◆ WORK TASK ◆
Go line by line through the entries below and copy those containing the string "layout".
[EXTRACTED INFORMATION Boundary: Start]
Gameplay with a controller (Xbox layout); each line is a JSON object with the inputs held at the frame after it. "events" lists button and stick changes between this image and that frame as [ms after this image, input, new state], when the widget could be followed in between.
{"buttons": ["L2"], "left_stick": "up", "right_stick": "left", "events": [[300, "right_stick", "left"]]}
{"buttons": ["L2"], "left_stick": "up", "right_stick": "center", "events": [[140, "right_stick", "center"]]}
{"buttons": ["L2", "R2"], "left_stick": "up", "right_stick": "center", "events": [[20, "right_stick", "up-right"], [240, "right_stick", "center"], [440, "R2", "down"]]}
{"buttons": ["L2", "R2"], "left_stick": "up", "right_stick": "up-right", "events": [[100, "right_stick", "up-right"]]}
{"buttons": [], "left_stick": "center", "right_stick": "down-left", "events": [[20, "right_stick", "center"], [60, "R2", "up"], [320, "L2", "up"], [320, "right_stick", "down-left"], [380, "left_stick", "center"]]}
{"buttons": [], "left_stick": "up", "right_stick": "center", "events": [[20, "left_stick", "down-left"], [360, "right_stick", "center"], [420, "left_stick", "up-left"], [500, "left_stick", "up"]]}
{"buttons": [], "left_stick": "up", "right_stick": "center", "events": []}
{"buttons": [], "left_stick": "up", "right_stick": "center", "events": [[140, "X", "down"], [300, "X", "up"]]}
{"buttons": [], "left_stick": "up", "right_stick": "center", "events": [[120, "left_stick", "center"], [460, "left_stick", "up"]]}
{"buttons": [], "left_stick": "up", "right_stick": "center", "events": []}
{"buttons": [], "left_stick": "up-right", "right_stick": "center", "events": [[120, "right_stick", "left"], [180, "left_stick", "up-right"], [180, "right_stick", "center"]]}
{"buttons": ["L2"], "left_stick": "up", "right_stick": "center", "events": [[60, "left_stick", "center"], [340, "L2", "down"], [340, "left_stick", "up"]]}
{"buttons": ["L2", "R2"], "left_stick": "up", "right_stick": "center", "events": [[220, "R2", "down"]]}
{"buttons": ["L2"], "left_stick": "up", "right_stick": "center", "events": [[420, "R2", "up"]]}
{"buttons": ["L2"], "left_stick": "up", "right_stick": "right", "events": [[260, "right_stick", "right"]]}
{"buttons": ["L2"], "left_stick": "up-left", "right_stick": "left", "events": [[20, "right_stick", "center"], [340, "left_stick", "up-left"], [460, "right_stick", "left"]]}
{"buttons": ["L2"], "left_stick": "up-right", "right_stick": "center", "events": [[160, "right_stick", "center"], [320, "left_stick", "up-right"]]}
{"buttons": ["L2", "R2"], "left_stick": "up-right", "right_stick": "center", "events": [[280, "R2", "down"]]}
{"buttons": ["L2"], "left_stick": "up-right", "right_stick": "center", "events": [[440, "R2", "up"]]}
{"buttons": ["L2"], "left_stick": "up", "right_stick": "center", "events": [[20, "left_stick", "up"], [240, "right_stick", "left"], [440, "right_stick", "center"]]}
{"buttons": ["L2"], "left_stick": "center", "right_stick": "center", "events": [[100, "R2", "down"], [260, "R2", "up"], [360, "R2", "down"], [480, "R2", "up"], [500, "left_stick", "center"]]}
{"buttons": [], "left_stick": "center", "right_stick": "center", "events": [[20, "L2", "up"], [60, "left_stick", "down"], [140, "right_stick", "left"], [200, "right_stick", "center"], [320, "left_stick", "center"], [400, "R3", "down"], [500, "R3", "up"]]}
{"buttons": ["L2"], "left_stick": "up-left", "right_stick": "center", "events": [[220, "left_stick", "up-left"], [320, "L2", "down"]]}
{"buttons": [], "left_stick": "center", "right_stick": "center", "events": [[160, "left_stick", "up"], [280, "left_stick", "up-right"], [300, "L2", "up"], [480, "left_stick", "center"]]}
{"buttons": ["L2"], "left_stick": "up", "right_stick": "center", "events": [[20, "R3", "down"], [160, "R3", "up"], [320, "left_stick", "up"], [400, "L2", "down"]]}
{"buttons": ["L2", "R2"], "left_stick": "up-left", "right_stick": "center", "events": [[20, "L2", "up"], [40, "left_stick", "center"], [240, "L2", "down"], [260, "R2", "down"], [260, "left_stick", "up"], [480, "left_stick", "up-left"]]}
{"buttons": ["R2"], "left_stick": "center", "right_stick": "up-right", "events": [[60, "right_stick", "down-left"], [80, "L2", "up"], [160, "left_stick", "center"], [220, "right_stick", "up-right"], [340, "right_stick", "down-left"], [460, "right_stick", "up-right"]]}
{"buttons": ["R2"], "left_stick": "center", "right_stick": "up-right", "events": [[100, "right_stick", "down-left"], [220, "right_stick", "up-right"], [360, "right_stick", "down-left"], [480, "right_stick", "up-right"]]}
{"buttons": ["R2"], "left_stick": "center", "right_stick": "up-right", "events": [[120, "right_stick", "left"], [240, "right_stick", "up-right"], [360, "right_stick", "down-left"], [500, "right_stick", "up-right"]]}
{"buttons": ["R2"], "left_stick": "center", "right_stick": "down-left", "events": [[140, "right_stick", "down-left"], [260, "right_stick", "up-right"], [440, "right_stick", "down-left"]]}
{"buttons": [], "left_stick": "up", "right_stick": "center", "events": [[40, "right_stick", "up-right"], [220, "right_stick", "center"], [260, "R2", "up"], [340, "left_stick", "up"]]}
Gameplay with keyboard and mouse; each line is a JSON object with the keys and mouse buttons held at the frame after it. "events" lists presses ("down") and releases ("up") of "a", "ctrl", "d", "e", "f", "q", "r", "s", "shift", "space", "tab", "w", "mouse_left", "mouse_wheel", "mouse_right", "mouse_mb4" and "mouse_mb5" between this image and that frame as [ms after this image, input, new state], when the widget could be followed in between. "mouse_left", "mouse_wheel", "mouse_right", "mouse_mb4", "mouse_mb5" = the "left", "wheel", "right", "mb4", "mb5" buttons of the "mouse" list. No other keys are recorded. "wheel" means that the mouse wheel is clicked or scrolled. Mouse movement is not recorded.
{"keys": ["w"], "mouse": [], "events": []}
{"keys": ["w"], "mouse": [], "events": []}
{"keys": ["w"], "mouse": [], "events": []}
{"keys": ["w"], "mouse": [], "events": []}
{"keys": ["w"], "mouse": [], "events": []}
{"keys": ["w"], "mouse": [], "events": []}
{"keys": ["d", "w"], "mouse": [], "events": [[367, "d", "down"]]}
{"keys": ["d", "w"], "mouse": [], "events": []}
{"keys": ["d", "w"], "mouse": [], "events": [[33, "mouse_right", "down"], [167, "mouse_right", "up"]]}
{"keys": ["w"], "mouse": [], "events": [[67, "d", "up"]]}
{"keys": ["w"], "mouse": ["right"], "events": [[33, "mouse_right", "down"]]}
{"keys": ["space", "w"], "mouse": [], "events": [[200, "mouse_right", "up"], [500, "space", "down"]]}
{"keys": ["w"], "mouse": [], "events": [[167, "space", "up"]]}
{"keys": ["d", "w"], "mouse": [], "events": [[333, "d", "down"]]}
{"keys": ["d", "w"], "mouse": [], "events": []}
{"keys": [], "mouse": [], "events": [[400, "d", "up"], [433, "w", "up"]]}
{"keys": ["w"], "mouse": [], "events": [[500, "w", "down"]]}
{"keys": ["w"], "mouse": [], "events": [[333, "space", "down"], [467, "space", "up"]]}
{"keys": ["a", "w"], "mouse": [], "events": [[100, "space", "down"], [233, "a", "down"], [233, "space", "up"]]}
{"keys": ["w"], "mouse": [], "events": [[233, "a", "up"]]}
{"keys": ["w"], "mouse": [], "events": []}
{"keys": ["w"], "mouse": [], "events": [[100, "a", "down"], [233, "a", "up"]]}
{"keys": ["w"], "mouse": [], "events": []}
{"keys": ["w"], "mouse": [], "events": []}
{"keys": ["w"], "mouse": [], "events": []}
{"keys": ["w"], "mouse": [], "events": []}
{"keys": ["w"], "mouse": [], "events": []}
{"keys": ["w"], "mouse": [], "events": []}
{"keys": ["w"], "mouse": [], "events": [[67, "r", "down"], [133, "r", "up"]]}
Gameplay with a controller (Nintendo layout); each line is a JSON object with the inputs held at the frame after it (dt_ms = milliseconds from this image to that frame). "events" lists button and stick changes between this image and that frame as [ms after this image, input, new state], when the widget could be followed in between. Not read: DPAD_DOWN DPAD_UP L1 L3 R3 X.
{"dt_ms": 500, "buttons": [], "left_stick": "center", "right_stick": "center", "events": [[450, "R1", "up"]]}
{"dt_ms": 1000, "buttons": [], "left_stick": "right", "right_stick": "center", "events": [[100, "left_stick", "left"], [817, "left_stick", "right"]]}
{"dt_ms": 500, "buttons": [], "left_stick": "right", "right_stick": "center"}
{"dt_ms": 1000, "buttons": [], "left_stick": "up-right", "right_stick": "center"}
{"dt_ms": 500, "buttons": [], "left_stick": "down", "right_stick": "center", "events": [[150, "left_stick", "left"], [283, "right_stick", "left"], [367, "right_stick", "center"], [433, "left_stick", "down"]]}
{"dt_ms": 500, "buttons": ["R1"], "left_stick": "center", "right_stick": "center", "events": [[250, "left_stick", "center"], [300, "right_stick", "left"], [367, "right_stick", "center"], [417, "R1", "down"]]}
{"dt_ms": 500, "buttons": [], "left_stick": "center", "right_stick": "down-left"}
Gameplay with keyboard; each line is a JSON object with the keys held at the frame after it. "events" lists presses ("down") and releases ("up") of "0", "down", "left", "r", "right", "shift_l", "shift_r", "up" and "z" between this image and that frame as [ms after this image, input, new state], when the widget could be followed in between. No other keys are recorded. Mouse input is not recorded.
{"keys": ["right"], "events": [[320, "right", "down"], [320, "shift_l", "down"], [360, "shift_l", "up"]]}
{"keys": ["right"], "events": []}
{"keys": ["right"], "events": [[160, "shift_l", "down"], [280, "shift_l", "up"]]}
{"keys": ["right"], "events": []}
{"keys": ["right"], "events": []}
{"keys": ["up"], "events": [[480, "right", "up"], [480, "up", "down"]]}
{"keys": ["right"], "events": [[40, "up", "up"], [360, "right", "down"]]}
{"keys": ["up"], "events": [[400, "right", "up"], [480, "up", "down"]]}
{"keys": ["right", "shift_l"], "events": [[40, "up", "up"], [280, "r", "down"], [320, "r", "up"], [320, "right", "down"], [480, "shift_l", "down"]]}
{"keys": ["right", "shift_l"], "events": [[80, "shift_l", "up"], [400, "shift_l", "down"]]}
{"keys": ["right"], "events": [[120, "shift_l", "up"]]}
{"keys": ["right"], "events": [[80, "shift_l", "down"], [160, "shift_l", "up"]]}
[EXTRACTED INFORMATION Boundary: End]
◆ RESULT BELOW ◆
Gameplay with a controller (Xbox layout); each line is a JSON object with the inputs held at the frame after it. "events" lists button and stick changes between this image and that frame as [ms after this image, input, new state], when the widget could be followed in between.
Gameplay with a controller (Nintendo layout); each line is a JSON object with the inputs held at the frame after it (dt_ms = milliseconds from this image to that frame). "events" lists button and stick changes between this image and that frame as [ms after this image, input, new state], when the widget could be followed in between. Not read: DPAD_DOWN DPAD_UP L1 L3 R3 X.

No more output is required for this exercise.